Book of Common Prayer 1549

In The Book of Common Prayer of The Episcopal Church, the Calendar (page 23) has that a celebration of “The First Book of Common Prayer, 1549, is appropriately observed on a weekday following the Day of Pentecost.” Today, on this site, is that day.

Almighty and everliving God, whose servant Thomas Cranmer, with Others, restored the language of the people in the prayers of your Church: Make us always thankful for this heritage; and help us so to pray in the Spirit and with the understanding, that we may worthily magnify your holy Name; through Jesus Christ our Lord, who lives and reigns with you and the Holy Spirit, one God, for ever and ever.

The Act of Uniformity was passed on 21 January 1549. And the Book of Common Prayer changed Latin to English (the vernacular) on the Day of Pentecost, 9 June, 1549. Interestingly, the Day of Pentecost this year (470 years later) also fell on the 9th of June! Also of interest, Roman Catholicism followed the Church of England’s shift to the vernacular 420 years later.

You can read the BCP1549 online here.

1549’s Book of Common Prayer drew from the Sarum Rite (the liturgy developed in Salisbury), and from the work of Cardinal Quiñones and Hermann von Wied, Archbishop of Cologne. There was also the influence of Eastern Orthodoxy and the new Lutheran order of service. Had the principle of the vernacular been taken seriously, to the point of having produced a Gaelic version at the same time, the history of Ireland (etc) might be very different, rather than the BCP being seen as central to the attempt to impose English on Ireland.

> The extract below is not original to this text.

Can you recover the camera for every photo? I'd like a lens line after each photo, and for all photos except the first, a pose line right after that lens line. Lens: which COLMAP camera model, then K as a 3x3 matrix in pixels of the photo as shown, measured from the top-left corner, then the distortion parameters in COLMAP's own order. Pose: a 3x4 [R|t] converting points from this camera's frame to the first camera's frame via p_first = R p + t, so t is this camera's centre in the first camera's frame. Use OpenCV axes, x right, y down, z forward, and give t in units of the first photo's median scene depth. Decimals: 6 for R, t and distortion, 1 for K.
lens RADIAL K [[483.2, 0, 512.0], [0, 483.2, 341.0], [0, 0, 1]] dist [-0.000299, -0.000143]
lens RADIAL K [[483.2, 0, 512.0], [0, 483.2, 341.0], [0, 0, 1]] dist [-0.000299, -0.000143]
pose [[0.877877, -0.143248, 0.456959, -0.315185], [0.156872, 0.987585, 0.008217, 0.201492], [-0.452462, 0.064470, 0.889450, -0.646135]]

Whereof the king and his council … appoint the archbishop of Canterbury, with certain of the best learned and discreet bishops and other learned men, diligently to consider and ponder the premises; and thereupon, having as well an eye and respect unto the most sincere and pure Christian religion taught by the Holy Scriptures, as also to the usages of the primitive church, to draw and make one convenient and meet order, rite, and fashion of Common Prayer, and administration of the sacraments, to be had and used within this his realm of England, and the dominions of the same; who, after most godly and learned conferences, through the aid of the Holy Ghost, with one uniform agreement did conclude, set forth, and deliver unto the king’s Highness, a book in English, entitled, A Book of the Common Prayer and Administration of the Sacraments, and other rites and ceremonies of the Church, after the use of the Church of England.


In New Zealand’s Anglican Church of Or, we may again need a Cranmer to help us “make one convenient and meet order, rite, and fashion of Common Prayer”. We have commodified God. Denominations, parishes, and different services within parishes are the supermarket chains of Christianity, touting the commodified God to fulfil our individual needs – real, perceived, or manufactured. The vision of all in earth and heaven standing around God’s one table is not even an ideal seeming to be striven for…

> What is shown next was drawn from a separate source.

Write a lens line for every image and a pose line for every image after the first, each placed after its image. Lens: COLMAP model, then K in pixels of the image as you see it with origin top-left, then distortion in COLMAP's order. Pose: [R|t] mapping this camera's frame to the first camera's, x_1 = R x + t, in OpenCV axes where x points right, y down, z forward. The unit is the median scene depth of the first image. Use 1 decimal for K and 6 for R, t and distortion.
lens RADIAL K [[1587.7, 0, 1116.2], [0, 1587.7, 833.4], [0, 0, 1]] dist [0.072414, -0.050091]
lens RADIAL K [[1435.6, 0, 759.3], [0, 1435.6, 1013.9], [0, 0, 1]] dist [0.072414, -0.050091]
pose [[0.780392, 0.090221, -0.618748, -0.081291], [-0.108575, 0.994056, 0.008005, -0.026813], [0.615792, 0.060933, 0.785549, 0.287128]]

And Cranmer’s Preface, critiquing what he was correcting, is still true:

many times there was more busines to fynd out what should be read, then to read it when it was faunde out.

Preface BCP1549

I know of clergy who have suffered breakdowns over the incessant idolising of innovation. It is the contemporary version of Cranmer’s point: Far more time and energy is spent in preparing for some small parts of worship (in making sure this worship experience is different from that worship experience) than in actually using that in worshipping!

And where heretofore, there hath been great diversitie in saying and synging in churches within this realme: some folowyng Salsbury use, some Herford use, same the use of Bangor, some of Yorke, and some of Lincolne: Now from hencefurth, all the whole realme shall have but one use.

Preface BCP1549

And when it comes to the rules in our Church, again, may a new Cranmer arise. Our Church’s rules are firstly hard to find, and, secondly, once found they are nearly impossible to agree about – as is found again and again when, even at the highest level, people either disagree about what the rule means, or should they finally end up agreeing, find that the rule has been disobeyed, again to the highest levels, sometimes for decades*:

Yet, because there is no remedy, but that of necessity there must be some Rules; therefore certain Rules are here set forth; which, as they are few in number, so they are plain and easy to be understood. 


[*Our Church’s complex system of “authorising experimental services” springs immediately to mind – there was no such provision, and it was contrary to the Act of Parliament which ties property and funds to the people who follow our agreed beliefs and actions! Having finally agreed to this “error”, our Church rushed through to have as formularies material that was written to be experimental for some period followed by revision.]